Illegal campfire cited in Alpine blaze |

Illegal campfire cited in Alpine blaze

Recreational vehicles head north up Highway 88 after a fire broke out near Indian Creek Campground in Alpine County on Monday.
Kurt Hildebrand

An illegal campfire may have been to blame for a 21-acre blaze that forced evacuation of the Indian Creek campground on Monday.

A Bureau of Land Management fire investigator believes the campfire was the cause, spokeswoman Lisa Ross said on Tuesday.

The fire broke out at 12:30 p.m. Monday and sent up a smoke plume that could be seen from across Carson Valley.

The plume prompted other fire reports, including one resident who thought it was at the old power dam south of Gardnerville.

Owners of evacuating recreational vehicles could be seen leaving the county along Highway 88 in Carson Valley.

Federal, Alpine County and East Fork firefighters responded to the blaze, along with a helicopter.

Alpine deputies evacuated the campground and the road to the county’s airport was closed for fire operations.

Firefighters had a handle on the blaze by 3 p.m. and the campground and road were reopened on Tuesday, according to the Alpine County Sheriff’s Office.

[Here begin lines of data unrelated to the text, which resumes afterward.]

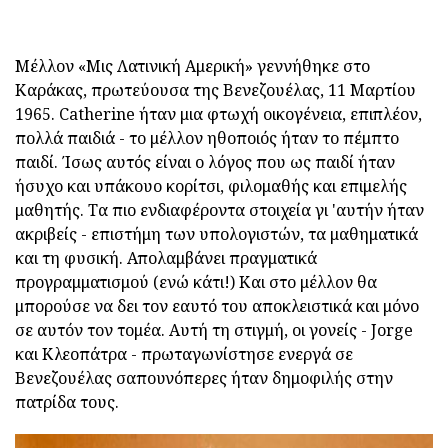
Μέλλον «Μις Λατινική Αμερική» γεννήθηκε στο
Καράκας, πρωτεύουσα της Βενεζουέλας, 11 Μαρτίου
1965. Catherine ήταν μια φτωχή οικογένεια, επιπλέον,
πολλά παιδιά - το μέλλον ηθοποιός ήταν το πέμπτο
παιδί. Ίσως αυτός είναι ο λόγος που ως παιδί ήταν
ήσυχο και υπάκουο κορίτσι, φιλομαθής και επιμελής
μαθητής. Τα πιο ενδιαφέροντα στοιχεία γι 'αυτήν ήταν
ακριβείς - επιστήμη των υπολογιστών, τα μαθηματικά
και τη φυσική. Απολαμβάνει πραγματικά
προγραμματισμού (ενώ κάτι!) Και στο μέλλον θα
μπορούσε να δει τον εαυτό του αποκλειστικά και μόνο
σε αυτόν τον τομέα. Αυτή τη στιγμή, οι γονείς - Jorge
και Κλεοπάτρα - πρωταγωνίστησε ενεργά σε
Βενεζουέλας σαπουνόπερες ήταν δημοφιλής στην
πατρίδα τους.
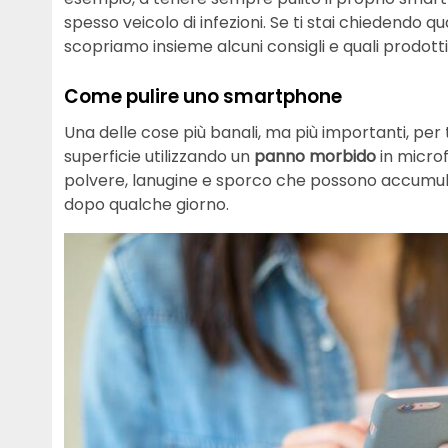
spesso veicolo di infezioni. Se ti stai chiedendo q
scopriamo insieme alcuni consigli e quali prodotti
Come pulire uno smartphone
Una delle cose più banali, ma più importanti, per
superficie utilizzando un
panno morbido
in micro
polvere, lanugine e sporco che possono accumular
dopo qualche giorno.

This was the second wildfire East Fork Fire Protection District firefighters responded to in three days in the Sierra Front.

A brush engine and a battalion chief responded to the 1,165-acre Jasper Fire near Spanish Springs on Saturday.

The fire stared around 3 p.m. It is believed target shooters may be responsible. At one point, nearly 200 firefighters were working on the blaze, which was contained on Tuesday.

Fire restrictions are in effect across the Sierra Front which prohibit building, maintaining, attending or using a fire (using wood, charcoal or any other material), campfire or stove fire except a portable stove using gas, jellied petroleum or pressurized liquid fuel outside of a developed fee campground or picnic area (except by permit).

Smoking, except within an enclosed vehicle or at a developed campground or picnic area.

Operating vehicles or other motorized equipment off of existing paved, gravel or dirt roads.

Welding or operating an acetylene torch with open flames, except by permit.

Using or causing to be used any explosive, except by permit.

Possession or use of fireworks or any other incendiary device.

Use of tracer rounds (always prohibited), steel-core ammunition, or exploding targets, including Binary Explosive Targets while recreational shooting.

All agencies recommend when operating vehicles or equipment traveling on or using wildland areas to have at least an axe, shovel and one gallon of water and to carry cell phones while in the wildlands or national forests to report wildfires.

A red flag warning for extreme fire danger came and went on Sunday without any new major fires.